Records shown.
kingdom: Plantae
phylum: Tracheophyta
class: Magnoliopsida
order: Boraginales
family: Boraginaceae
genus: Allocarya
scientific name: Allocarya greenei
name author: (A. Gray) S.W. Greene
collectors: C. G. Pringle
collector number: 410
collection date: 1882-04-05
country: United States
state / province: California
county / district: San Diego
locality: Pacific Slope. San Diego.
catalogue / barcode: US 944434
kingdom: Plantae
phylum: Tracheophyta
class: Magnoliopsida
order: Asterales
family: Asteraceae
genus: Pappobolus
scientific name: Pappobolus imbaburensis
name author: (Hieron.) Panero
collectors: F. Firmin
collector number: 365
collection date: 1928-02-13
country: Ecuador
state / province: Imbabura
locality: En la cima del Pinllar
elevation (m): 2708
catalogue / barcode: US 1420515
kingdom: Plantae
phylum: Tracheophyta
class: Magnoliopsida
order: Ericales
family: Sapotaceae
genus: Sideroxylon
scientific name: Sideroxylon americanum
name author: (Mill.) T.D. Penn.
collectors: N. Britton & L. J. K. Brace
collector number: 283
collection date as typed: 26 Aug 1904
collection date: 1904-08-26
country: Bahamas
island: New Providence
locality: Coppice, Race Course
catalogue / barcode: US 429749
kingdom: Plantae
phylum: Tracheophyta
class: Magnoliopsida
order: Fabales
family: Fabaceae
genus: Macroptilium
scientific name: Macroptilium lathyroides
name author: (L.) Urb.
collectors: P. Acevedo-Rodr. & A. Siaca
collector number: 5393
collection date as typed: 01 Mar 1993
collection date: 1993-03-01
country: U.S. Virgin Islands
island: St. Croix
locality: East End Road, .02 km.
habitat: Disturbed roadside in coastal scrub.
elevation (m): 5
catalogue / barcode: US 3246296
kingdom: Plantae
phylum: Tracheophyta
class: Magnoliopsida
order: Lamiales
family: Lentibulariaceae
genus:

Objective.
Change every "collectors" in the items above to "collected by", and repeat all the items with no other alterations.

Finished task.
kingdom: Plantae
phylum: Tracheophyta
class: Magnoliopsida
order: Boraginales
family: Boraginaceae
genus: Allocarya
scientific name: Allocarya greenei
name author: (A. Gray) S.W. Greene
collected by: C. G. Pringle
collector number: 410
collection date: 1882-04-05
country: United States
state / province: California
county / district: San Diego
locality: Pacific Slope. San Diego.
catalogue / barcode: US 944434
kingdom: Plantae
phylum: Tracheophyta
class: Magnoliopsida
order: Asterales
family: Asteraceae
genus: Pappobolus
scientific name: Pappobolus imbaburensis
name author: (Hieron.) Panero
collected by: F. Firmin
collector number: 365
collection date: 1928-02-13
country: Ecuador
state / province: Imbabura
locality: En la cima del Pinllar
elevation (m): 2708
catalogue / barcode: US 1420515
kingdom: Plantae
phylum: Tracheophyta
class: Magnoliopsida
order: Ericales
family: Sapotaceae
genus: Sideroxylon
scientific name: Sideroxylon americanum
name author: (Mill.) T.D. Penn.
collected by: N. Britton & L. J. K. Brace
collector number: 283
collection date as typed: 26 Aug 1904
collection date: 1904-08-26
country: Bahamas
island: New Providence
locality: Coppice, Race Course
catalogue / barcode: US 429749
kingdom: Plantae
phylum: Tracheophyta
class: Magnoliopsida
order: Fabales
family: Fabaceae
genus: Macroptilium
scientific name: Macroptilium lathyroides
name author: (L.) Urb.
collected by: P. Acevedo-Rodr. & A. Siaca
collector number: 5393
collection date as typed: 01 Mar 1993
collection date: 1993-03-01
country: U.S. Virgin Islands
island: St. Croix
locality: East End Road, .02 km.
habitat: Disturbed roadside in coastal scrub.
elevation (m): 5
catalogue / barcode: US 3246296
kingdom: Plantae
phylum: Tracheophyta
class: Magnoliopsida
order: Lamiales
family: Lentibulariaceae
genus:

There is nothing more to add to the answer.